Van de das, de fiets en het belletje.


Ik was al in slaap maar door de gepijnigde stem van mijn man had ik meteen rechtop in bed gezeten.  Met een buil op zijn hoofd en takjes in zijn haar stond hij me midden in de nacht bibberend aan te kijken. Vanaf een feestje in Groningen was hij door de bossen naar ons huisje gefietst. Bij het pad van de Vijftig bunder was er uit het niets een das overgerend. Deze had hij niet kunnen ontwijken en hij was over de kop gevlogen. De das was aangedaan het bos in geschoten. Ontzet keek ik hem aan. Een koud washandje op de buil verlichtte en we beseften beiden dat er een engeltje op zijn schouders had gezeten. 

Om van de schrik te bekomen bleven we nog even zitten in het holst van de nacht. Een bosuil liet haar kreten horen en ik zette een kopje kamillethee.  

‘Weet je eigenlijk wel dat op een vierkante kilometer bos voedsel is voor circa 10 kleine roofdieren zoals de bunzing, hermelijn, marter en wezel?

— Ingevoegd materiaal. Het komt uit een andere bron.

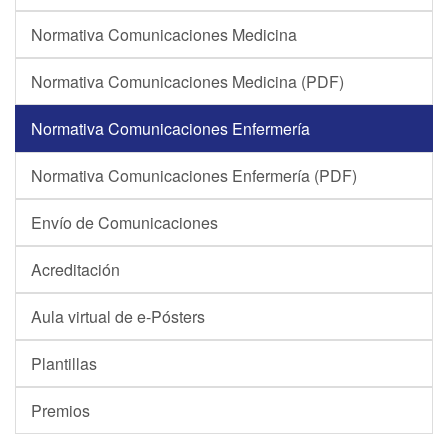
Normativa Comunicaciones Medicina
Normativa Comunicaciones Medicina (PDF)
Normativa Comunicaciones Enfermería
Normativa Comunicaciones Enfermería (PDF)
Envío de Comunicaciones
Acreditación
Aula virtual de e-Pósters
Plantillas
Premios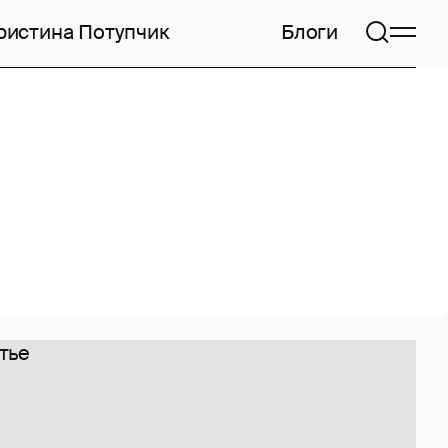
ристина Потупчик
Блоги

En weet je wel dat deze allemaal in ons bos voorkomen?’ En of ik dat wist. In de afgelopen twintig jaar had ik ze allemaal wel eens voorbij zien komen. Deze kleine roofdieren eten muizen, vogels, kikkers en meer. ‘En wist je dat er in het bosje dat grenst aan 337 ooit een grote dassenburcht zat. Dat dat de reden is waarom er nog steeds een stuk bos het veld insteekt?’ Ik lachte een beetje schamper en zei: ‘Inmiddels hebben ze duidelijk hun intrek genomen in het bos van de vijftig bunder.’ De buil op zijn hoofd groeide met de minuut  en werd als een ei zo groot.                                                      

In het donker zag ik de reflecterende ogen oplichten van een kat. Dat lieve zachte, aaibare en snorrende dier is eigenlijk een roofdier. Je zou het als een uitheemse soort kunnen zien. Het is een dier dat ondanks dat hij of zij wordt gevoerd door mensen, zijn instincten niet kan beheersen. Overigens kan geen enkel dier of mens dat. Maar daardoor vangt hij of zij wel het voedsel van de kleine roofdiertjes die in het bos horen. 

Ik hou van poesen. Van hun zachte gesnor. De kopjes tegen mijn been en het ze volkomen ontspannen zien liggen in de zon. Maar ik wil ook niet dat de kringloop in ons bos wordt verstoord. Gelukkig is hier een hele simpele oplossing voor. Een belletje omdoen bij je zachte spinnende huisgenoot. Zo gehaald, niet duur en de biodiversiteit in het bos blijft zoals het bedoeld is. ‘Misschien moet ik jou ook een belletje omdoen.’ Zeg ik tegen mijn man. ‘Dan hoort de das je aankomen.’ Want die das, die doen we geen belletje om.